(Page images and extracted text)
__________________________________________________
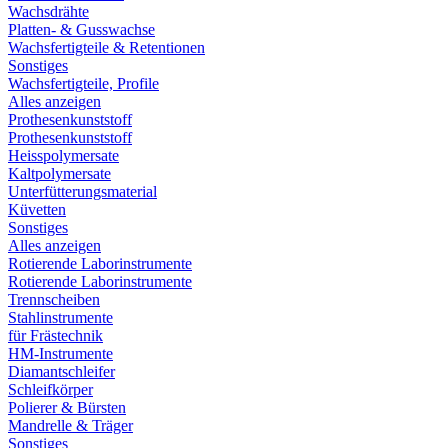
Wachsdrähte
Platten- & Gusswachse
Wachsfertigteile & Retentionen
Sonstiges
Wachsfertigteile, Profile
Alles anzeigen
Prothesenkunststoff
Prothesenkunststoff
Heisspolymersate
Kaltpolymersate
Unterfütterungsmaterial
Küvetten
Sonstiges
Alles anzeigen
Rotierende Laborinstrumente
Rotierende Laborinstrumente
Trennscheiben
Stahlinstrumente
für Frästechnik
HM-Instrumente
Diamantschleifer
Schleifkörper
Polierer & Bürsten
Mandrelle & Träger
Sonstiges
__________________________________________________
## What the task requires
Once the pictures are removed, return the entries exactly as they stand.

## Written response
Wachsdrähte
Platten- & Gusswachse
Wachsfertigteile & Retentionen
Sonstiges
Wachsfertigteile, Profile
Alles anzeigen
Prothesenkunststoff
Prothesenkunststoff
Heisspolymersate
Kaltpolymersate
Unterfütterungsmaterial
Küvetten
Sonstiges
Alles anzeigen
Rotierende Laborinstrumente
Rotierende Laborinstrumente
Trennscheiben
Stahlinstrumente
für Frästechnik
HM-Instrumente
Diamantschleifer
Schleifkörper
Polierer & Bürsten
Mandrelle & Träger
Sonstiges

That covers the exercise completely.